For some, a job in Hong Kong is a way to support their children or parents. For a lucky few it can lead to a husband or a job in the United States, Canada or Great Britain.
Bad Experiences
But for many, the dream turns turns bad.
One such is Vicky, a 32-year-old mother of two who was recently released from Victoria Prison and placed on a plane to Manila.
Despite two years of college, Vicky left her children with a sister and came to Hong Kong two years ago knowing that she could earn more as a maid in the colony than in her office job at home.
Employed by a Portuguese family, she sent home money each month and, when her sister needed an operation, borrowed from a Philippine-based bank at 3% per month interest, giving up her passport as collateral.
When her employer made repeated sexual advances, she quit her job, realizing only afterward that she had no income to pay off the loan and no legal way to get another job without the passport.
Barred by law from seeking other kinds of work and ashamed to go home broke, she entered a twilight world inhabited by hundreds like her.
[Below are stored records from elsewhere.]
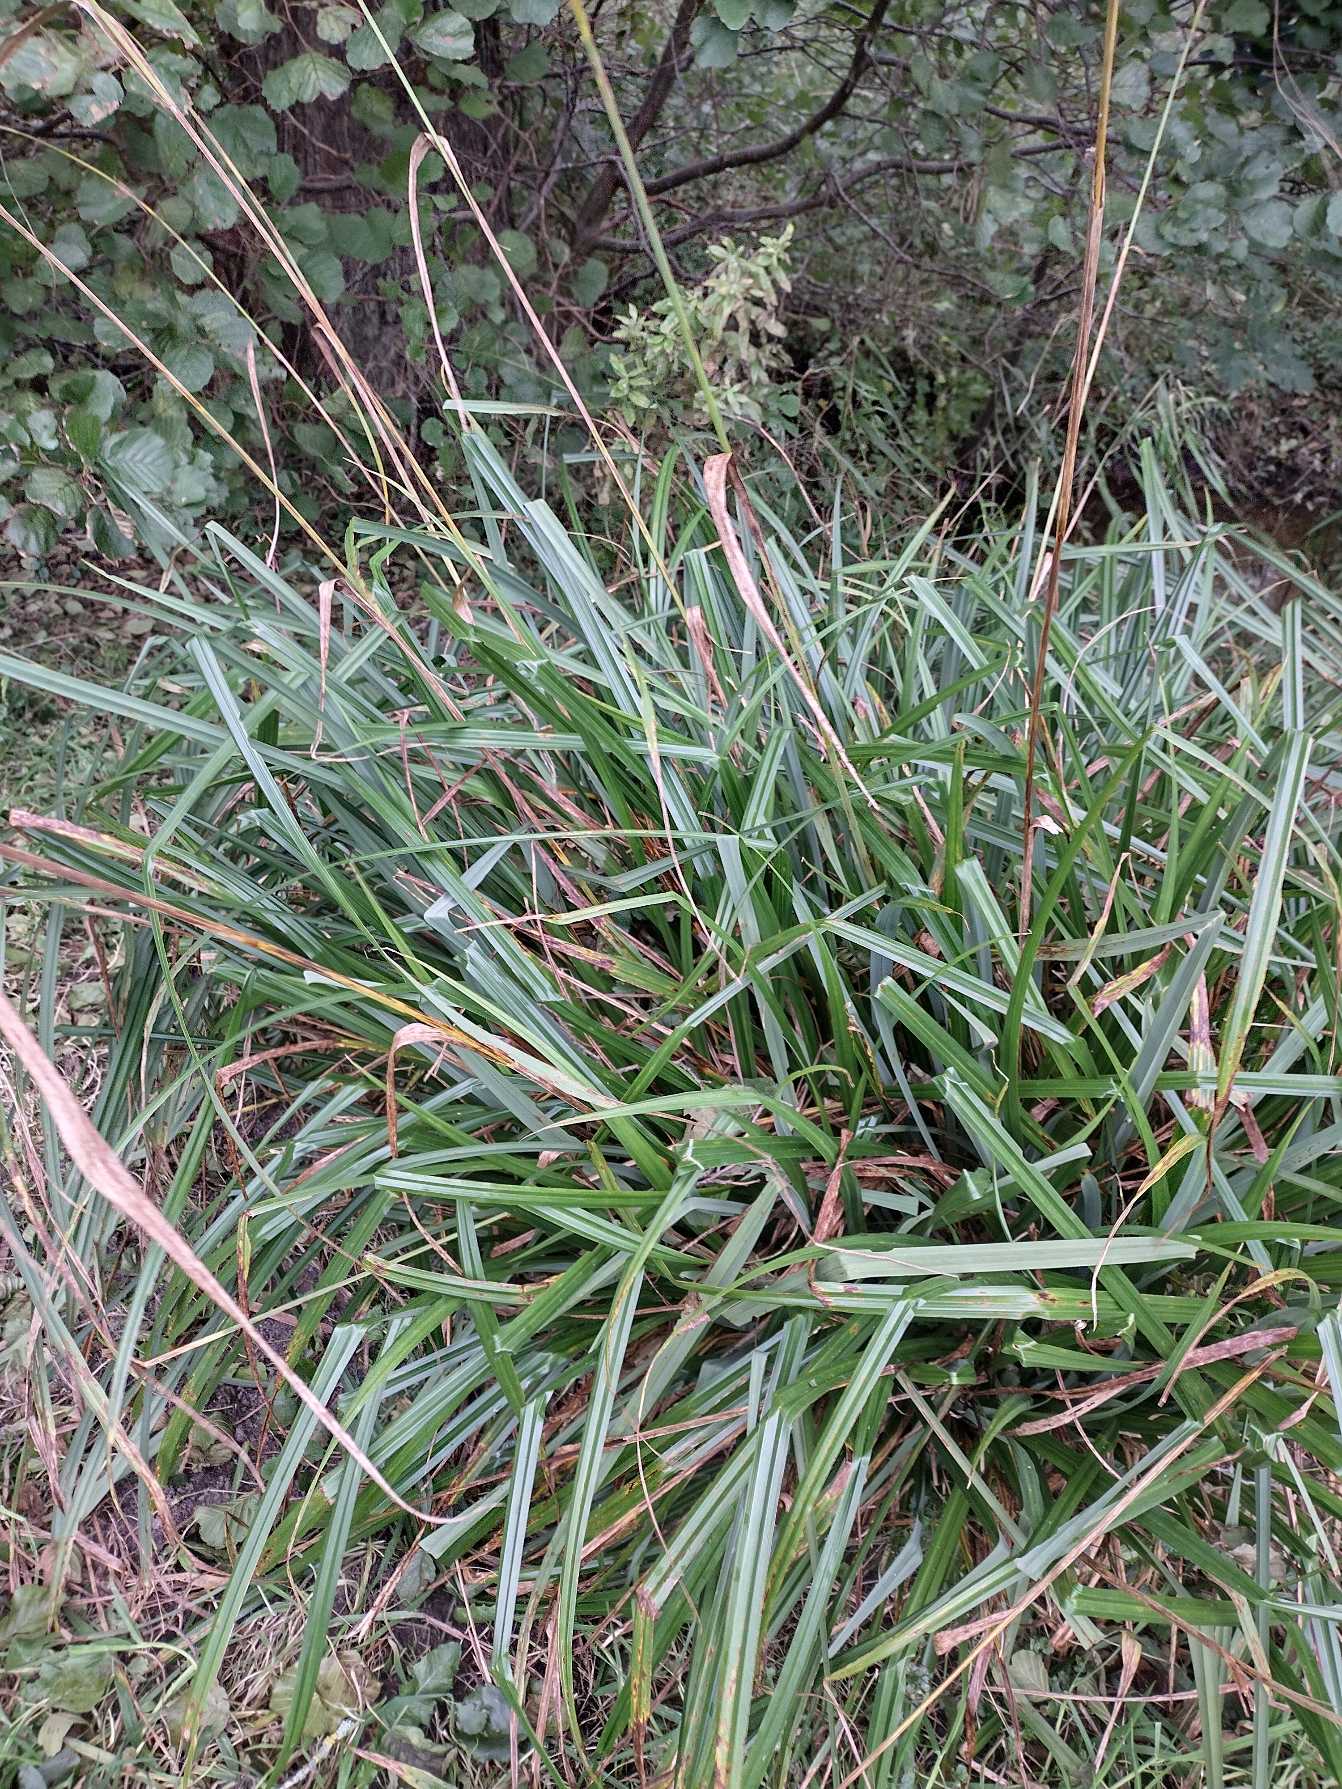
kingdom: Plantae
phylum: Tracheophyta
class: Liliopsida
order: Poales
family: Cyperaceae
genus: Carex
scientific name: Carex pendula
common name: Kæmpe-star
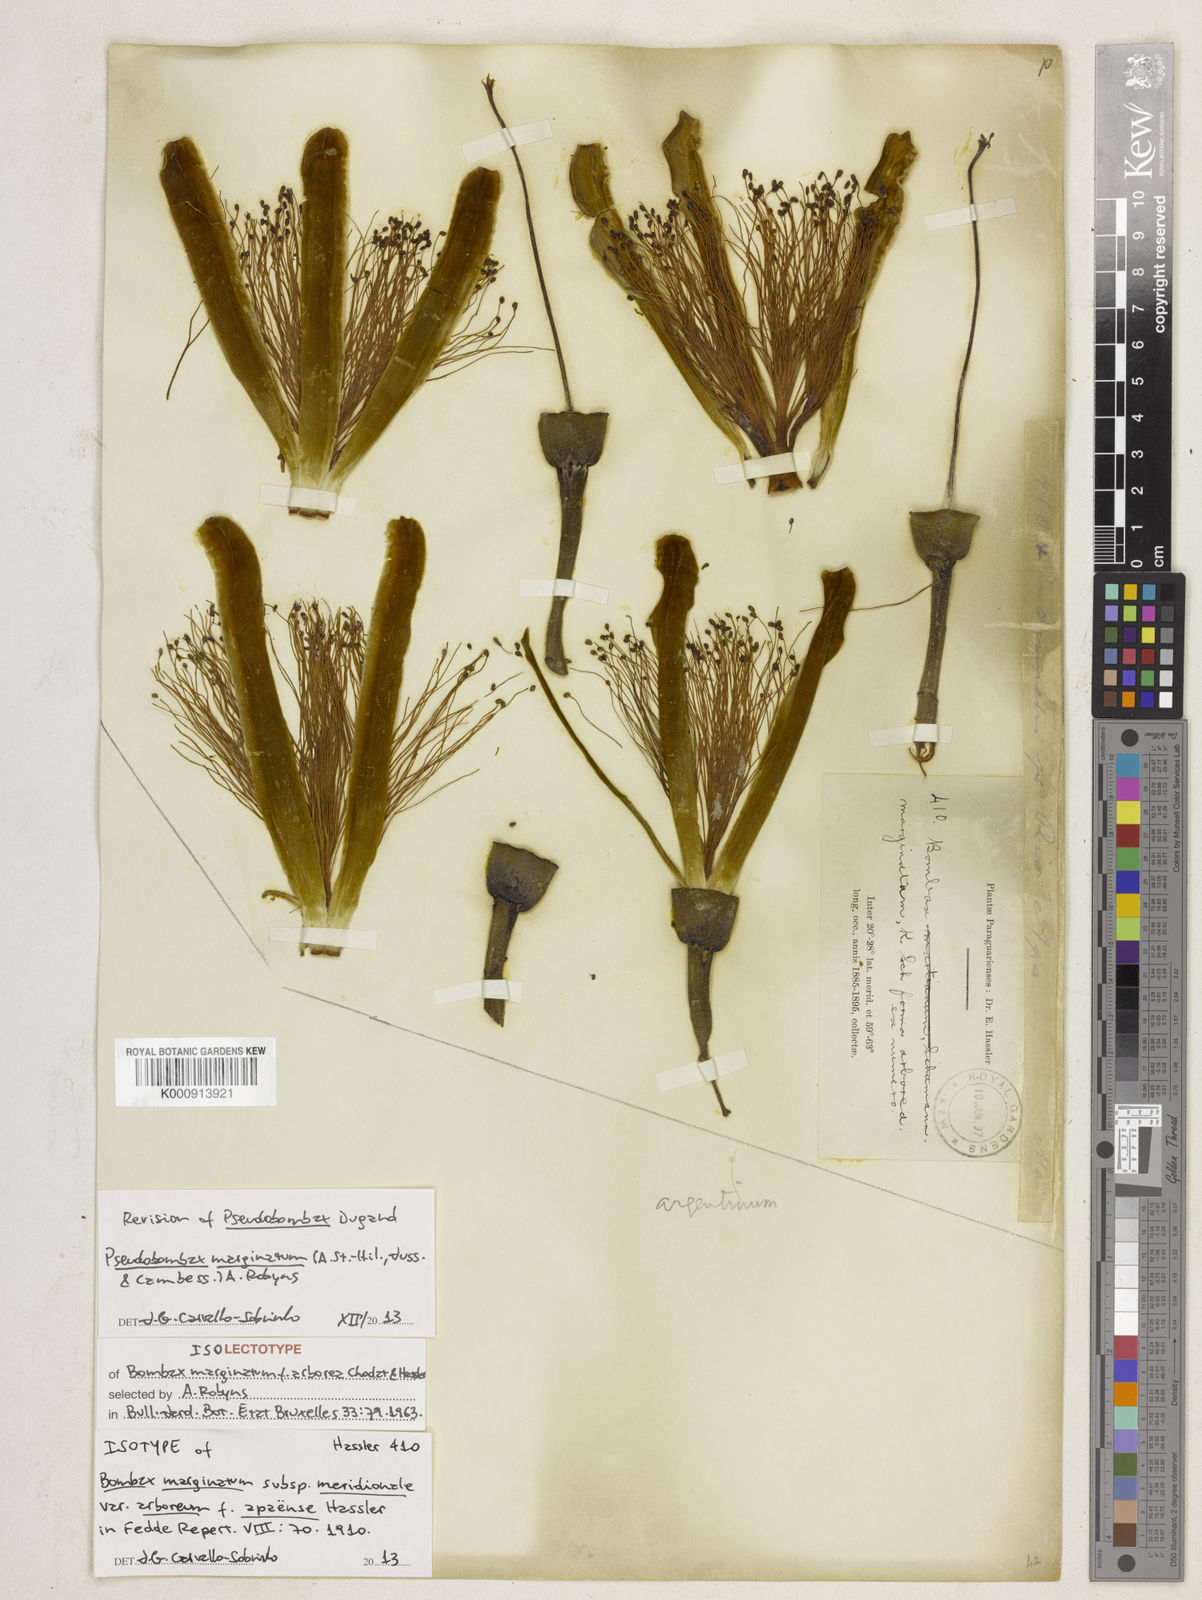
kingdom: Plantae
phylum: Tracheophyta
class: Magnoliopsida
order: Malvales
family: Malvaceae
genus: Pseudobombax
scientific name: Pseudobombax
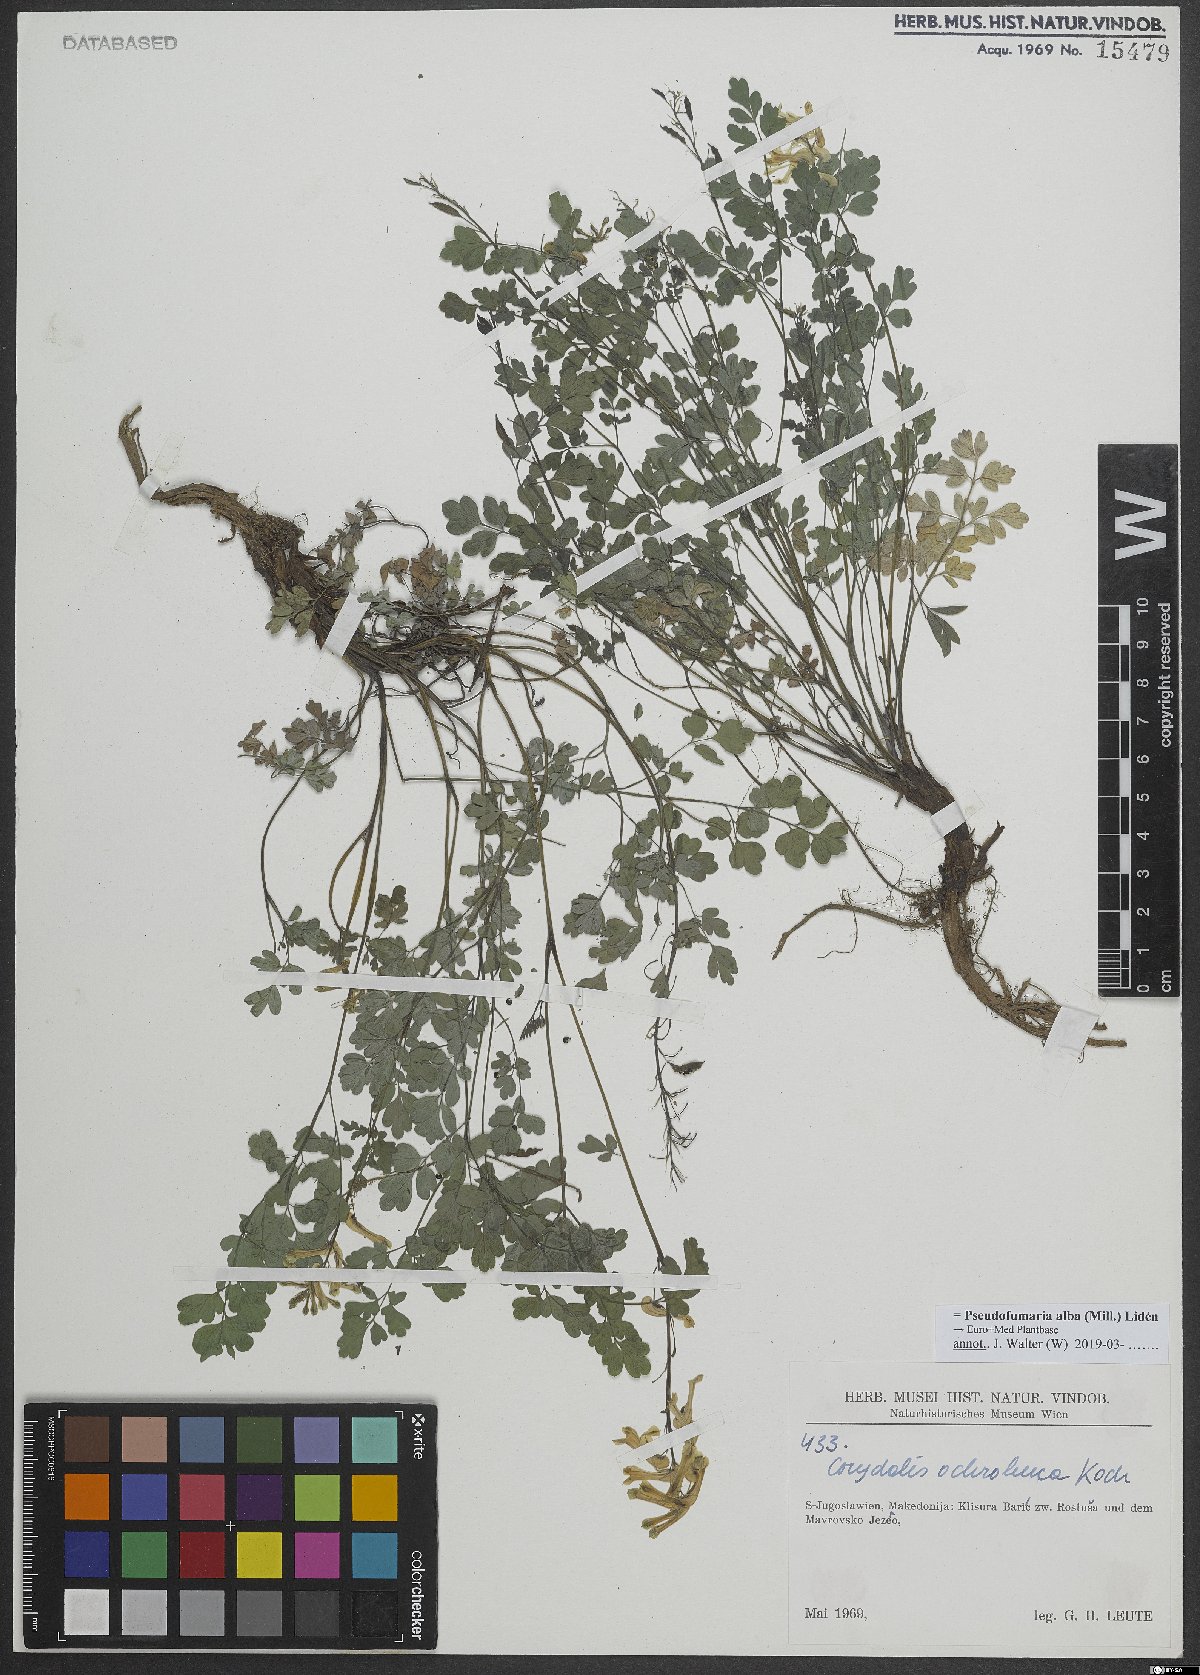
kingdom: Plantae
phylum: Tracheophyta
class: Magnoliopsida
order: Ranunculales
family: Papaveraceae
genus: Pseudofumaria
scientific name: Pseudofumaria alba
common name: Pale corydalis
She stayed with friends, worked illegally as a part-time maid or waitress when she could and haunted the discos with a vague hope of finding a boyfriend who would pay her debt.
Eventually, inevitably, she was arrested while entering the Pussycat Club in the notorious Wanchai bar district. Convicted of overstaying her visa, she was fined $385, which she did not have, or sentenced to 45 days in jail.
Officials Defend Policy
“I’m being treated OK,” she told a visitor across a bare wooden table in the aging jail just before being deported. But the small tears trickling down her cheeks betrayed an emotional if not a physical toll.
Hong Kong officials defend the tough immigration policy that consigns well-educated women to what one local newspaper has called a “life of domestic serfdom.”
Labor Department official Leung Lit-cheong pointed out that the standard two-year contracts, which must be signed before visas are issued, meet the requirements of all international labor conventions and contain several measures to protect the employees.
These include a minimum monthly pay of $230 and clauses obliging the employer to provide one day off a week, pay all medical expenses and pay the woman’s passage home at the end of her contract.
If a woman wants to take another type of job, “she can go back to her country of origin and apply again,” he said, though in practice few Filipinos are admitted to Hong Kong except as maids or musicians.
Friction Created
Cheong said the Philippine domestics were first admitted to work for Western families who valued them because they speak English. But now most are employed by Chinese families who find their children benefit from having educated nursemaids.
That success has created frictions that threaten the future of the program, and the government has begun a review of its policies following demands from organizations representing Chinese domestics for a reduction in the number of Filipinas.
There is also a feeling that the Peking government, which regains sovereignty over Hong Kong in 1997, would like to see the colony accepting fewer maids from the Philippines and more from equally impoverished southern China. Hong Kong has so far resisted, fearing that Chinese women would be much harder to find if they overstayed their visas.
The Manila government is moving to provide a welfare center for the women, and former Philippine Labor Minister Augusto Sanchez twice visited Hong Kong to explore the issue before being dropped from the Cabinet late last year.
But while they seek solutions to the immediate problems, Philippine officials admit that the root is the poverty at home that sends Filipinos abroad.
Vicky earned four times more when she was working in Hong Kong than in her last job at home, where she earned the equivalent of $50 a month in a clerical government job.
Her girlfriend Susie earned $32 a month as a secretary for a publication in Manila before coming to Hong Kong as a maid.